_PROBLEM TO SOLVE_
Pull out each line of the entries below that contains the word "into", copying every such line in full.
= Beginning of Section =
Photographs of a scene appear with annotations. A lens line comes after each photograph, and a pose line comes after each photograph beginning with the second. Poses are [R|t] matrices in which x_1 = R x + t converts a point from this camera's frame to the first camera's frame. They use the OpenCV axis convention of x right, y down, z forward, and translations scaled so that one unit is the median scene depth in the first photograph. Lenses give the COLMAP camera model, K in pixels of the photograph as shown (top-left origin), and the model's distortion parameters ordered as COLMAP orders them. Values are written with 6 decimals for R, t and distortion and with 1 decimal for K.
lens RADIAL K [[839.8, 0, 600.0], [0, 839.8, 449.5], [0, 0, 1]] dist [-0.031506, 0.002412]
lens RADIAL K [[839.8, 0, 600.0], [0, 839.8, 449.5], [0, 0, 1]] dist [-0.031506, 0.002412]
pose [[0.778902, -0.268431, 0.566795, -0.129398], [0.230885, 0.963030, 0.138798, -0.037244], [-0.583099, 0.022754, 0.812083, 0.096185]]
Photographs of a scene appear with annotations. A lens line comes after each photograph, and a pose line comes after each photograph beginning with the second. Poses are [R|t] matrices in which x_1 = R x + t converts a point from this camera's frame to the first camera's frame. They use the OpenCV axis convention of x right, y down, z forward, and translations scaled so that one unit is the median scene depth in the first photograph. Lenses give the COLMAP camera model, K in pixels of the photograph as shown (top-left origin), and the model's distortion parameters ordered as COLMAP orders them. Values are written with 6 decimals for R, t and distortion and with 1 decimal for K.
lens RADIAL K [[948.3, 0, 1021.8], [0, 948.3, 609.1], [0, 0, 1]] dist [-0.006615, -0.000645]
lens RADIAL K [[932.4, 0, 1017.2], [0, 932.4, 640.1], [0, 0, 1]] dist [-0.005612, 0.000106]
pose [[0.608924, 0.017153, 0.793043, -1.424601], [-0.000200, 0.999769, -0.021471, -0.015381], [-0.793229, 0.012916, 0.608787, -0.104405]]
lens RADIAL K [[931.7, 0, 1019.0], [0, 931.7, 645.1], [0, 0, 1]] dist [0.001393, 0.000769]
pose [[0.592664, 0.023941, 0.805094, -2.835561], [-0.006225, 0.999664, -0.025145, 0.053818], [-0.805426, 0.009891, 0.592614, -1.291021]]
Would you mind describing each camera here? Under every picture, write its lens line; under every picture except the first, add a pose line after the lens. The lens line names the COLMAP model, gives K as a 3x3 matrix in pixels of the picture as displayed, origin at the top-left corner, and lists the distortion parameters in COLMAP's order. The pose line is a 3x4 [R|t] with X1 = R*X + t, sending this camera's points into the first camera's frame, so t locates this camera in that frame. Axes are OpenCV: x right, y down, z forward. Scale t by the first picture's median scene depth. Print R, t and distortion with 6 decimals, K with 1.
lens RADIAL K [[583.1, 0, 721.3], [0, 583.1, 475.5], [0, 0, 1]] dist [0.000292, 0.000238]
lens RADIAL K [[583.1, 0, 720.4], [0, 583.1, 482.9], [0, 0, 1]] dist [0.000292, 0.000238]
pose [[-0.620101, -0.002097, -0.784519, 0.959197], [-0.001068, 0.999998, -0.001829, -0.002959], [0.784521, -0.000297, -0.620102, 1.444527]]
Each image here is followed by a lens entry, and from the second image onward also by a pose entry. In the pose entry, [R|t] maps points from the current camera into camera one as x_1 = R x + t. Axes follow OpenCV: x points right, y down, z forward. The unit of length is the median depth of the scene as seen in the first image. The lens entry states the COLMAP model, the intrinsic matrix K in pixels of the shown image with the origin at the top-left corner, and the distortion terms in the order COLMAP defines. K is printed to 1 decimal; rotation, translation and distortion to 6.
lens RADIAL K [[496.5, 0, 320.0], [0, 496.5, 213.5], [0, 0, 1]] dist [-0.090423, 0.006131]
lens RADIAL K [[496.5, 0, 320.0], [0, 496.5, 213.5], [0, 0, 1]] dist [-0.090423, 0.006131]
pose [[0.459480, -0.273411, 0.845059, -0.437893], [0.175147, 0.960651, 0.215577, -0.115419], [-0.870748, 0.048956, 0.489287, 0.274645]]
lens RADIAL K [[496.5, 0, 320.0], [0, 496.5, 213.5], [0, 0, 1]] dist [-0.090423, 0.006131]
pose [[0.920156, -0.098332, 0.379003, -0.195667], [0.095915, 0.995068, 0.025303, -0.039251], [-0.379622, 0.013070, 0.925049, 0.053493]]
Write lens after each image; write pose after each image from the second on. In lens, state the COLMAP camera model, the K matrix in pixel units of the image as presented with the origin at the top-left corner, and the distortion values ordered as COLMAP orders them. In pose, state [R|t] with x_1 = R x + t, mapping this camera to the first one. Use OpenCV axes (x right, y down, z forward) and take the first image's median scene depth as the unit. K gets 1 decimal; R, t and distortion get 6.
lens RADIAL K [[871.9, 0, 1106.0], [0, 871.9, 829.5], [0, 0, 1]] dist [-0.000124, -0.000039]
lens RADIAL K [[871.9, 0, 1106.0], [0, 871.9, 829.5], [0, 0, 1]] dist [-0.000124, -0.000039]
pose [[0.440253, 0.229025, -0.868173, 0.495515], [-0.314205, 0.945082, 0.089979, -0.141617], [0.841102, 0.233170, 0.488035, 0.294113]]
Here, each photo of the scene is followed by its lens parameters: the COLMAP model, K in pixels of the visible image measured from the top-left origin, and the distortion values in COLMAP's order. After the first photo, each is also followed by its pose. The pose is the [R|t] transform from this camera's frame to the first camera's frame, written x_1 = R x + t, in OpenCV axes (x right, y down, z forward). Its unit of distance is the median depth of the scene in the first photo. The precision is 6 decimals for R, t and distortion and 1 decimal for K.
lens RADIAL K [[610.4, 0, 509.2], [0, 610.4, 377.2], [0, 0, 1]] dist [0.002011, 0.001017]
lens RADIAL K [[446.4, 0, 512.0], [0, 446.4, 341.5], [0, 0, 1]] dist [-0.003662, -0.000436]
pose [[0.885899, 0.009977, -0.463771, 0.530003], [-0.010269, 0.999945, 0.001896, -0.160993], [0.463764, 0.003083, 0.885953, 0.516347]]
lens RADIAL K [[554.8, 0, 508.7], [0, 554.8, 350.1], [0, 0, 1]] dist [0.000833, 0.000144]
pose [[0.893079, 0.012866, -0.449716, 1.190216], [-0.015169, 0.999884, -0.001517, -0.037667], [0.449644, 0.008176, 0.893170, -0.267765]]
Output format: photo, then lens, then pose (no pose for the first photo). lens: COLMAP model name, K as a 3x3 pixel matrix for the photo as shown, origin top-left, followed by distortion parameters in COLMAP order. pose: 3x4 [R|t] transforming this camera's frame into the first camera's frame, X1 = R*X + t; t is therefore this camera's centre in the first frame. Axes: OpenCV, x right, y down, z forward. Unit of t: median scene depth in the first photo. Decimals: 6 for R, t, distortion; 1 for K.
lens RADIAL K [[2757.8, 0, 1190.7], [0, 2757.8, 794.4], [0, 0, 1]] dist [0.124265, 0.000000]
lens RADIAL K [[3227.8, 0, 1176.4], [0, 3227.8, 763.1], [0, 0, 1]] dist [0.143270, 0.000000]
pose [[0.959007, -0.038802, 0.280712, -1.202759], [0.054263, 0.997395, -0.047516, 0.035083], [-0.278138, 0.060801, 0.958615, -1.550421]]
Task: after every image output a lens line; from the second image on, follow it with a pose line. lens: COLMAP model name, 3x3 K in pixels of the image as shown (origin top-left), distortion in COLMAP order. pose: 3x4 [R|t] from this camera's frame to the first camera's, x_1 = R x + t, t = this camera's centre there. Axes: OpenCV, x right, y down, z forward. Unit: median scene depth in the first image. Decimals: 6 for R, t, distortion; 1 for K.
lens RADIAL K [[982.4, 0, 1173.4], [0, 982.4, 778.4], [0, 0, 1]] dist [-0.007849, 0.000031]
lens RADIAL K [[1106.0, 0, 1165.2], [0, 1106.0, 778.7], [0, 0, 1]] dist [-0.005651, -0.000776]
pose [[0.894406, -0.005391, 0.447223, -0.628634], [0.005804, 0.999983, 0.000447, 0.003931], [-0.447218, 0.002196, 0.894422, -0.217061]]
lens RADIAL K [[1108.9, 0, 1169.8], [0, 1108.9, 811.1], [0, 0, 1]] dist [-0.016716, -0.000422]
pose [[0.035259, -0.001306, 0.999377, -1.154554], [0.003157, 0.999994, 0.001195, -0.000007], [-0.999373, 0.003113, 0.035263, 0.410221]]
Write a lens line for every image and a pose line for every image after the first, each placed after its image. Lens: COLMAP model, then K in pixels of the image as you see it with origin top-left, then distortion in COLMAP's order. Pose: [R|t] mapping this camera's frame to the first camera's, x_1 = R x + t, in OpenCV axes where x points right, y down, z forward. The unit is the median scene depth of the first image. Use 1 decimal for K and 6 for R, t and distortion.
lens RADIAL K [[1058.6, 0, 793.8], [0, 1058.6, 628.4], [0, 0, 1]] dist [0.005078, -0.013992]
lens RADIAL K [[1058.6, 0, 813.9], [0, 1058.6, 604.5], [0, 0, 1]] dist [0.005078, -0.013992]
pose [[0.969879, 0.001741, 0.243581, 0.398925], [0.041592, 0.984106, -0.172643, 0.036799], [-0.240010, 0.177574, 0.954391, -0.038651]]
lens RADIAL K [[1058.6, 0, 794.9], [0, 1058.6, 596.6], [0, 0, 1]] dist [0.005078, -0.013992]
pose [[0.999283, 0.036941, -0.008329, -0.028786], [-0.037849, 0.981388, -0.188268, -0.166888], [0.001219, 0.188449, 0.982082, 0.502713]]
= End of Section =
_RESULT FOR THIS TASK_
Would you mind describing each camera here? Under every picture, write its lens line; under every picture except the first, add a pose line after the lens. The lens line names the COLMAP model, gives K as a 3x3 matrix in pixels of the picture as displayed, origin at the top-left corner, and lists the distortion parameters in COLMAP's order. The pose line is a 3x4 [R|t] with X1 = R*X + t, sending this camera's points into the first camera's frame, so t locates this camera in that frame. Axes are OpenCV: x right, y down, z forward. Scale t by the first picture's median scene depth. Print R, t and distortion with 6 decimals, K with 1.
Each image here is followed by a lens entry, and from the second image onward also by a pose entry. In the pose entry, [R|t] maps points from the current camera into camera one as x_1 = R x + t. Axes follow OpenCV: x points right, y down, z forward. The unit of length is the median depth of the scene as seen in the first image. The lens entry states the COLMAP model, the intrinsic matrix K in pixels of the shown image with the origin at the top-left corner, and the distortion terms in the order COLMAP defines. K is printed to 1 decimal; rotation, translation and distortion to 6.
Output format: photo, then lens, then pose (no pose for the first photo). lens: COLMAP model name, K as a 3x3 pixel matrix for the photo as shown, origin top-left, followed by distortion parameters in COLMAP order. pose: 3x4 [R|t] transforming this camera's frame into the first camera's frame, X1 = R*X + t; t is therefore this camera's centre in the first frame. Axes: OpenCV, x right, y down, z forward. Unit of t: median scene depth in the first photo. Decimals: 6 for R, t, distortion; 1 for K.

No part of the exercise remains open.